The High Priest did not tell David and his men that they could do something unlawful. He made a lawful ruling based on an ancient precedent set by God through Moses, and in doing so exercised mercy on the hungry—perhaps starving—men. This ruling allowed the men to eat, because they were ceremonially sanctified through their three-day abstinence. Even a priest had to be ceremonially sanctified to eat the showbread lawfully (although this sanctification was done differently). The High Priest could have easily taken the more restrictive view, but he understood that this would not have been the most righteous approach. Notice also that David seems immediately to recognize Ahimelech’s reference, so the possibility arises that the three days of abstinence ruling was an existing oral tradition of which David was aware.
Under other circumstances the actions of David, his men and the High Priest would have been unlawful. But Jesus was pointing out that David’s actions were not unlawful in this case. Some say that Jesus justified His disciples’ breaking the law because He thought David broke the law, but in fact, Jesus mentioned the incident with the showbread because the actions of both David and the disciples were lawful and righteous.
In the parallel account given in Matthew 12, Jesus quoted Hosea 6:6 and said, “But if you had known what this means, ‘I desire mercy and not sacrifice,’ you would not have condemned the guiltless. For the Son of Man is Lord even of the Sabbath” (Matthew 12:7–8).
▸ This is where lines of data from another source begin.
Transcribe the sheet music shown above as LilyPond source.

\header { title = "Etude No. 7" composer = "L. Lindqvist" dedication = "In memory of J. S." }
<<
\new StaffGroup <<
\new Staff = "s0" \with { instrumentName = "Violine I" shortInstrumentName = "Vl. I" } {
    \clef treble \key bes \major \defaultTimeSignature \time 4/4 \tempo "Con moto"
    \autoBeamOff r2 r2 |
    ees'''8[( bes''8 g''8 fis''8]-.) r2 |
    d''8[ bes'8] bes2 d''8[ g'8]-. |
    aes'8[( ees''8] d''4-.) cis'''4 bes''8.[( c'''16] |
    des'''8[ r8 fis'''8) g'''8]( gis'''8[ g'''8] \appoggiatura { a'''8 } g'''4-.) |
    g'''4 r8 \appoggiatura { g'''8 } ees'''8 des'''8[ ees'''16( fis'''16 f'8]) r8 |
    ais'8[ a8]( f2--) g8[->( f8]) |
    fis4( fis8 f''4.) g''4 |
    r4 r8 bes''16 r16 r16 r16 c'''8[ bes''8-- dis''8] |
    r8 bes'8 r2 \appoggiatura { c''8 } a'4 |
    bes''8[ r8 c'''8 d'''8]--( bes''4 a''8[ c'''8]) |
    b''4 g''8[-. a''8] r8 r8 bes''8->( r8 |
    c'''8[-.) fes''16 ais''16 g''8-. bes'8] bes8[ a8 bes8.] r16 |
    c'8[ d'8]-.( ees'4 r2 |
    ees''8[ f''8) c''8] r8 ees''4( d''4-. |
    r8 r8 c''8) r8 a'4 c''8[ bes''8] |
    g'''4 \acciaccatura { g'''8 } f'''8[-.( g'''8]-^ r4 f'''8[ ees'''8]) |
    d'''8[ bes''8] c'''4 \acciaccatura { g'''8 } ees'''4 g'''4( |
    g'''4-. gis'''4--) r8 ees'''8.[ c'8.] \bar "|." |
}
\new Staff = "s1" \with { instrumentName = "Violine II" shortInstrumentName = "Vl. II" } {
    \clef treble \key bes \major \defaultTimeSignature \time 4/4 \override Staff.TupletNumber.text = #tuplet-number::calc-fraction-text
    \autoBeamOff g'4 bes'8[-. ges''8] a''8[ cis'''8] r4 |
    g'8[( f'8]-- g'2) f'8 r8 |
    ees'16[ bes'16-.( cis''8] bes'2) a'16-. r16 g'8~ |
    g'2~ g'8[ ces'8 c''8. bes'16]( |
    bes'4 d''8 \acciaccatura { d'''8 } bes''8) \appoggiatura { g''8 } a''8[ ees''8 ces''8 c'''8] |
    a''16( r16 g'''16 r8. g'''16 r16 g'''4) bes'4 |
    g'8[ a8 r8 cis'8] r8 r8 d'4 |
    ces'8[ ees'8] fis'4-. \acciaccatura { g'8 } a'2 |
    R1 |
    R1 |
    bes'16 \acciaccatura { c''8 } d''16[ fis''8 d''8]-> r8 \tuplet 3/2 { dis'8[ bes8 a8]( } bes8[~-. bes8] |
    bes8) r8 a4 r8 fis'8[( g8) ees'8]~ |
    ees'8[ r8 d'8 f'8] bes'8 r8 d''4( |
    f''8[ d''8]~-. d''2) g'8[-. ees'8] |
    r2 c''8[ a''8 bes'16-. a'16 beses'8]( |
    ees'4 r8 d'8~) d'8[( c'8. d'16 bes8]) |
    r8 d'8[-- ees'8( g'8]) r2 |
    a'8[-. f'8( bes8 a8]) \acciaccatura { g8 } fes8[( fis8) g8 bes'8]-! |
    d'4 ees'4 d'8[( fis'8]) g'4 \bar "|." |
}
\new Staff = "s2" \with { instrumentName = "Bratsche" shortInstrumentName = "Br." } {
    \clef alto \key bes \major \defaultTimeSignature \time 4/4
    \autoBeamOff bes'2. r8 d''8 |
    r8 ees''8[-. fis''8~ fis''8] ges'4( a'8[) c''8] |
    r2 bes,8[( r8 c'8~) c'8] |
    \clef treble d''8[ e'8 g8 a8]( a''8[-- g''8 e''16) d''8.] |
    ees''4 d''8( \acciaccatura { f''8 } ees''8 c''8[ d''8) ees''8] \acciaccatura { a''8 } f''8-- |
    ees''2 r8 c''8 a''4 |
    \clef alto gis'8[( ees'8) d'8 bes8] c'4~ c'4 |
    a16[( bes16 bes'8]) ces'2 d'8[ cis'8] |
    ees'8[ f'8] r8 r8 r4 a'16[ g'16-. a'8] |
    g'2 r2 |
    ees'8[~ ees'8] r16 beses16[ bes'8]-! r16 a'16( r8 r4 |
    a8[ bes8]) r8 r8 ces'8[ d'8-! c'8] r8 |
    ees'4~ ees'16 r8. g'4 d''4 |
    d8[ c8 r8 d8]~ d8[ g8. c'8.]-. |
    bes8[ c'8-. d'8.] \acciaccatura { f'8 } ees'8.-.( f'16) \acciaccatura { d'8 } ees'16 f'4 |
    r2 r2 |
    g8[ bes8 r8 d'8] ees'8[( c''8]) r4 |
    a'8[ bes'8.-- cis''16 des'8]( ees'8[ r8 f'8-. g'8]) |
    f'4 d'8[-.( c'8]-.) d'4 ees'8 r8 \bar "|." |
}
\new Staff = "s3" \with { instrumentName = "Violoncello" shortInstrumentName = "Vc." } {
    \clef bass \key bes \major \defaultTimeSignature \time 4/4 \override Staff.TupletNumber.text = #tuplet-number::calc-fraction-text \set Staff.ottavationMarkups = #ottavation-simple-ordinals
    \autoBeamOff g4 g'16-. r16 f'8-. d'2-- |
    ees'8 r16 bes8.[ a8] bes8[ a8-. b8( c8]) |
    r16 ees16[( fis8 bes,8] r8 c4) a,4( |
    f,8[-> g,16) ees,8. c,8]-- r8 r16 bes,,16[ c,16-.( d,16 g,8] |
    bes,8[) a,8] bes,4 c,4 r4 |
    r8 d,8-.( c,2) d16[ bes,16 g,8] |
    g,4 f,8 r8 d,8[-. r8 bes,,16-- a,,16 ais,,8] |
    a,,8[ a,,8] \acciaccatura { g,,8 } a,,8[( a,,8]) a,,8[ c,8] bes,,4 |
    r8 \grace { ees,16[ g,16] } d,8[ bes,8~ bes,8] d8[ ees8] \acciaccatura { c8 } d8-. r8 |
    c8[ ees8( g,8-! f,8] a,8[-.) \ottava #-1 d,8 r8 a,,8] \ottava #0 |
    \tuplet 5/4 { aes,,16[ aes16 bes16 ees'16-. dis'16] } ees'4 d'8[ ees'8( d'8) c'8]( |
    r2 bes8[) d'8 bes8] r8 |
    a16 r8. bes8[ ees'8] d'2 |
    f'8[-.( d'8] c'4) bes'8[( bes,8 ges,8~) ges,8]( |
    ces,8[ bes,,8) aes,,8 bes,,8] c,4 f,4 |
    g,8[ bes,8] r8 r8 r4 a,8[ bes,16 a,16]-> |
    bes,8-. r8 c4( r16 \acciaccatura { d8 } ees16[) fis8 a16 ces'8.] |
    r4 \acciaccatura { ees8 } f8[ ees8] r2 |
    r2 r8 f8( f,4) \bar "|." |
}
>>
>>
Jesus showed the Pharisees that their traditional interpretation of the Torah in this matter was incorrect, and for His ruling He cited David’s High Priest, who cited Moses, who quoted God. Since we know that Jesus is the God of the Old Testament, Jesus was, in effect, citing Himself. He is indeed “the Lord of the Sabbath,” and having made it for mankind, it is His right to interpret it for mankind. In doing so, He magnified and affirmed the Sabbath.